### RECORDS SUPPLIED
====

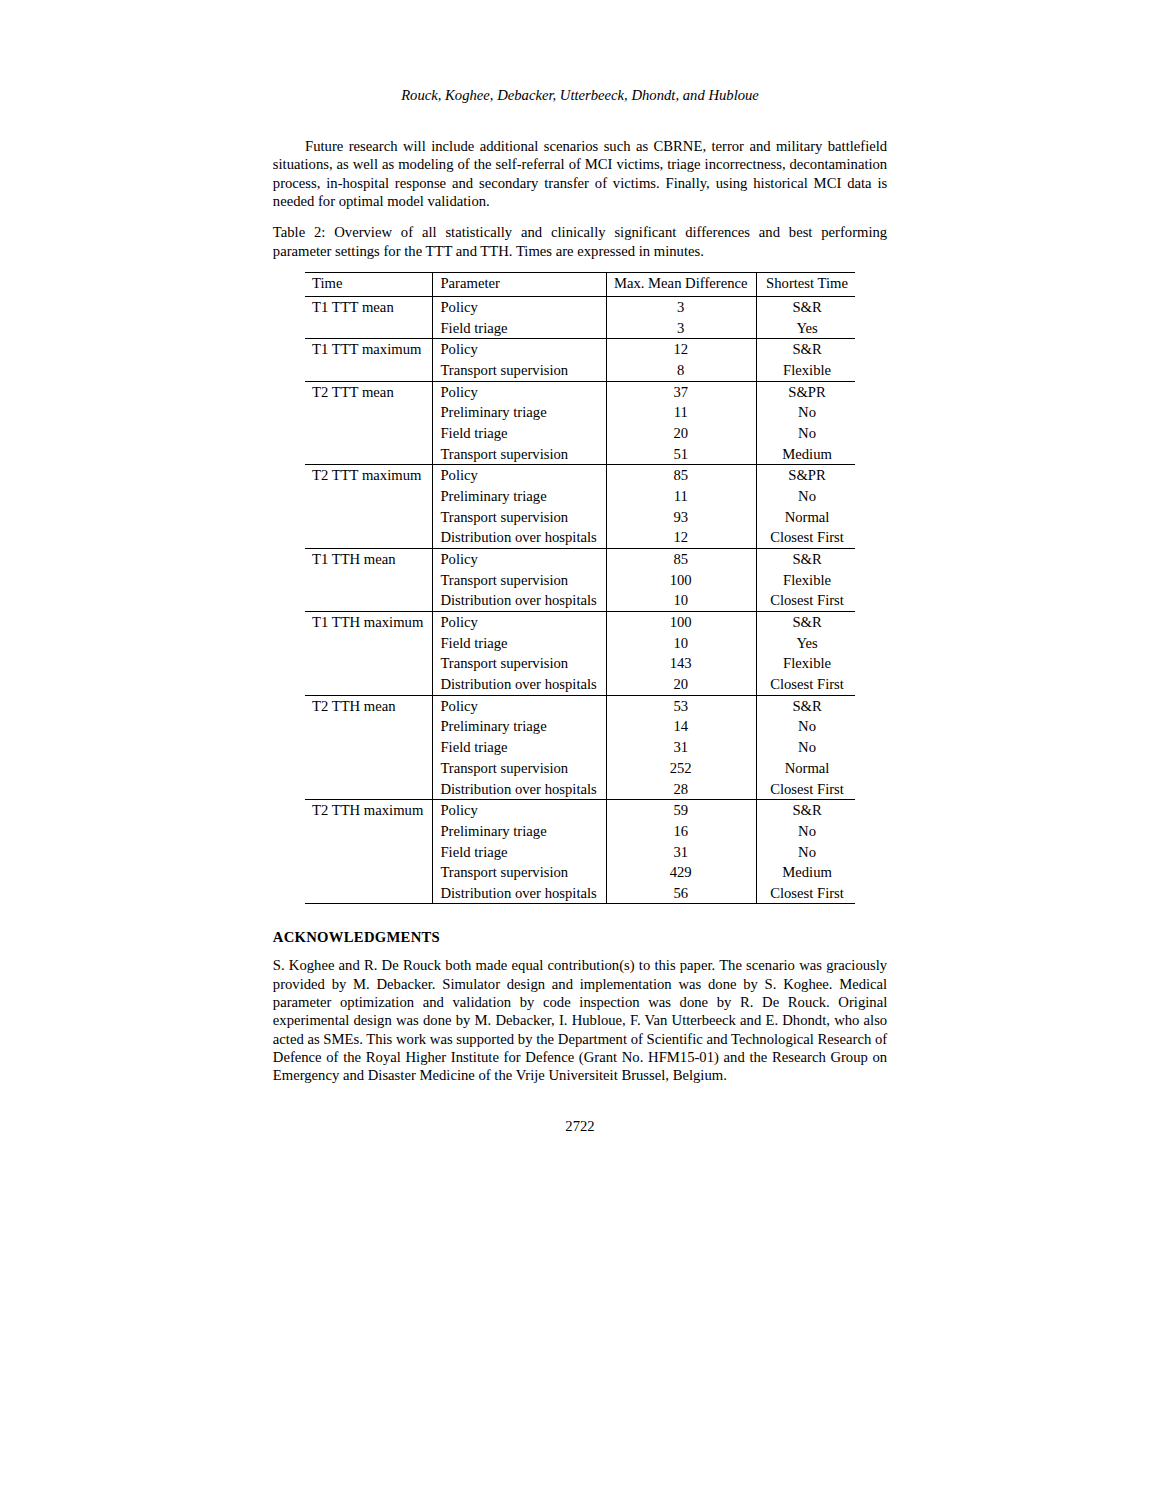Rouck, Koghee, Debacker, Utterbeeck, Dhondt, and Hubloue
Future research will include additional scenarios such as CBRNE, terror and military battlefield situations, as well as modeling of the self-referral of MCI victims, triage incorrectness, decontamination process, in-hospital response and secondary transfer of victims. Finally, using historical MCI data is needed for optimal model validation.
Table 2: Overview of all statistically and clinically significant differences and best performing parameter settings for the TTT and TTH. Times are expressed in minutes.
| Time | Parameter | Max. Mean Difference | Shortest Time |
| T1 TTT mean | Policy | 3 | S&R |
| | Field triage | 3 | Yes |
| T1 TTT maximum | Policy | 12 | S&R |
| | Transport supervision | 8 | Flexible |
| T2 TTT mean | Policy | 37 | S&PR |
| | Preliminary triage | 11 | No |
| | Field triage | 20 | No |
| | Transport supervision | 51 | Medium |
| T2 TTT maximum | Policy | 85 | S&PR |
| | Preliminary triage | 11 | No |
| | Transport supervision | 93 | Normal |
| | Distribution over hospitals | 12 | Closest First |
| T1 TTH mean | Policy | 85 | S&R |
| | Transport supervision | 100 | Flexible |
| | Distribution over hospitals | 10 | Closest First |
| T1 TTH maximum | Policy | 100 | S&R |
| | Field triage | 10 | Yes |
| | Transport supervision | 143 | Flexible |
| | Distribution over hospitals | 20 | Closest First |
| T2 TTH mean | Policy | 53 | S&R |
| | Preliminary triage | 14 | No |
| | Field triage | 31 | No |
| | Transport supervision | 252 | Normal |
| | Distribution over hospitals | 28 | Closest First |
| T2 TTH maximum | Policy | 59 | S&R |
| | Preliminary triage | 16 | No |
| | Field triage | 31 | No |
| | Transport supervision | 429 | Medium |
| | Distribution over hospitals | 56 | Closest First |
ACKNOWLEDGMENTS
S. Koghee and R. De Rouck both made equal contribution(s) to this paper. The scenario was graciously provided by M. Debacker. Simulator design and implementation was done by S. Koghee. Medical parameter optimization and validation by code inspection was done by R. De Rouck. Original experimental design was done by M. Debacker, I. Hubloue, F. Van Utterbeeck and E. Dhondt, who also acted as SMEs. This work was supported by the Department of Scientific and Technological Research of Defence of the Royal Higher Institute for Defence (Grant No. HFM15-01) and the Research Group on Emergency and Disaster Medicine of the Vrije Universiteit Brussel, Belgium.
2722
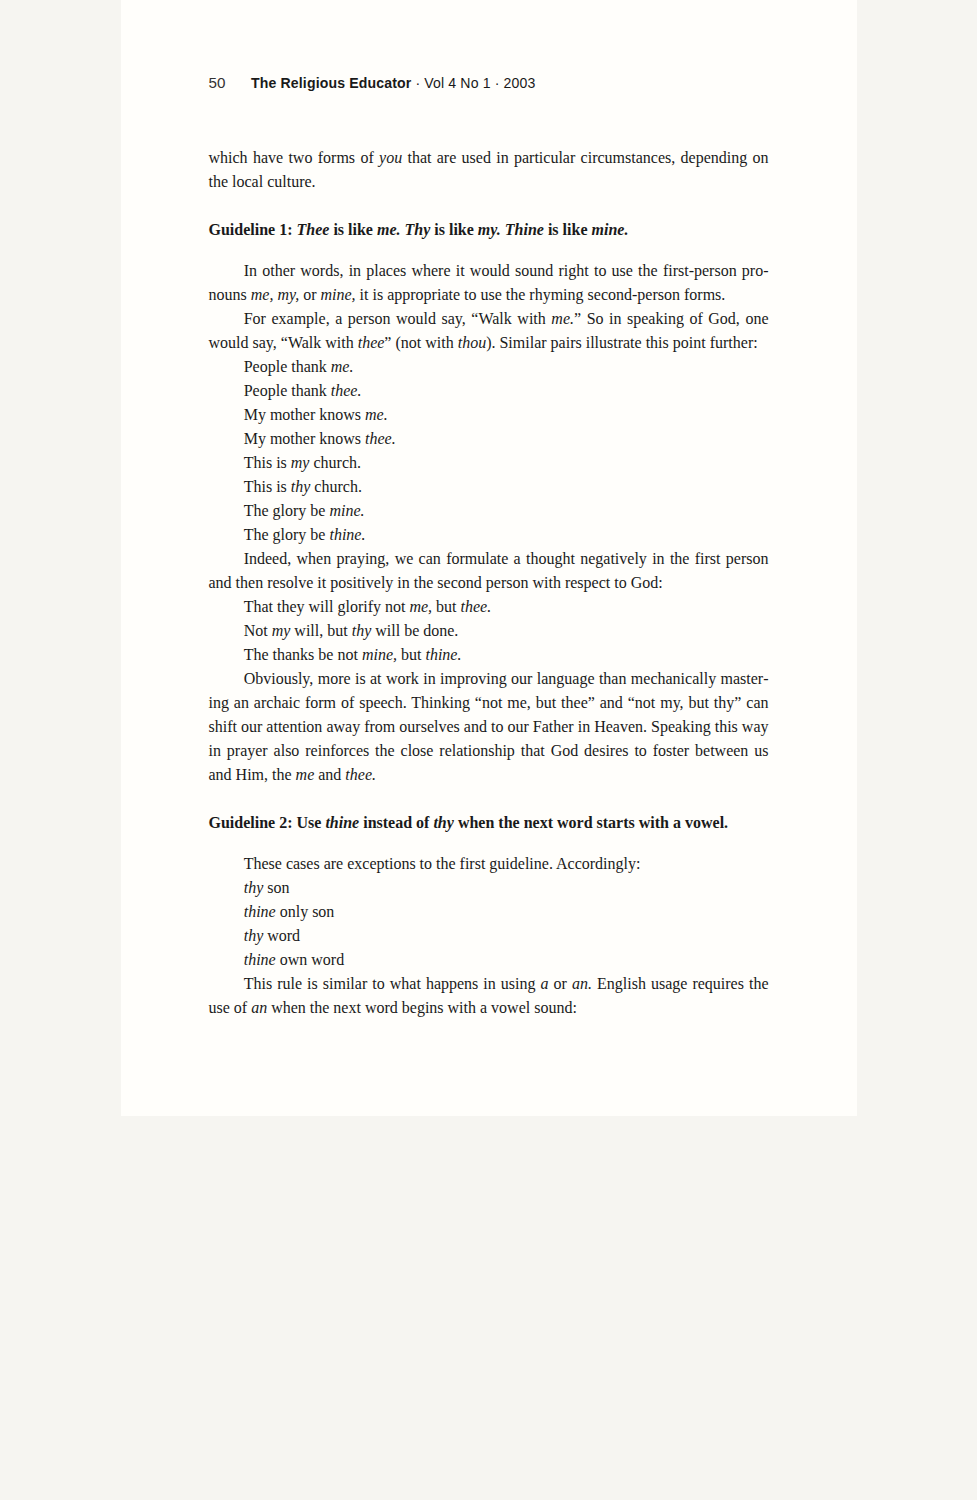50 The Religious Educator · Vol 4 No 1 · 2003
which have two forms of you that are used in particular circumstances, depending on the local culture.
Guideline 1: Thee is like me. Thy is like my. Thine is like mine.
In other words, in places where it would sound right to use the first-person pronouns me, my, or mine, it is appropriate to use the rhyming second-person forms.
For example, a person would say, “Walk with me.” So in speaking of God, one would say, “Walk with thee” (not with thou). Similar pairs illustrate this point further:
People thank me.
People thank thee.
My mother knows me.
My mother knows thee.
This is my church.
This is thy church.
The glory be mine.
The glory be thine.
Indeed, when praying, we can formulate a thought negatively in the first person and then resolve it positively in the second person with respect to God:
That they will glorify not me, but thee.
Not my will, but thy will be done.
The thanks be not mine, but thine.
Obviously, more is at work in improving our language than mechanically mastering an archaic form of speech. Thinking “not me, but thee” and “not my, but thy” can shift our attention away from ourselves and to our Father in Heaven. Speaking this way in prayer also reinforces the close relationship that God desires to foster between us and Him, the me and thee.
Guideline 2: Use thine instead of thy when the next word starts with a vowel.
These cases are exceptions to the first guideline. Accordingly:
thy son
thine only son
thy word
thine own word
This rule is similar to what happens in using a or an. English usage requires the use of an when the next word begins with a vowel sound:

====

### YOUR OBJECTIVE
The exact lines of the material above starting at the one that contains "100 | Flexible |" and ending at the one that contains "Policy | 53 | S&R |" are what to retype; leave out everything else.

### PROBLEM SOLUTION
| | Transport supervision | 100 | Flexible |
| | Distribution over hospitals | 10 | Closest First |
| T1 TTH maximum | Policy | 100 | S&R |
| | Field triage | 10 | Yes |
| | Transport supervision | 143 | Flexible |
| | Distribution over hospitals | 20 | Closest First |
| T2 TTH mean | Policy | 53 | S&R |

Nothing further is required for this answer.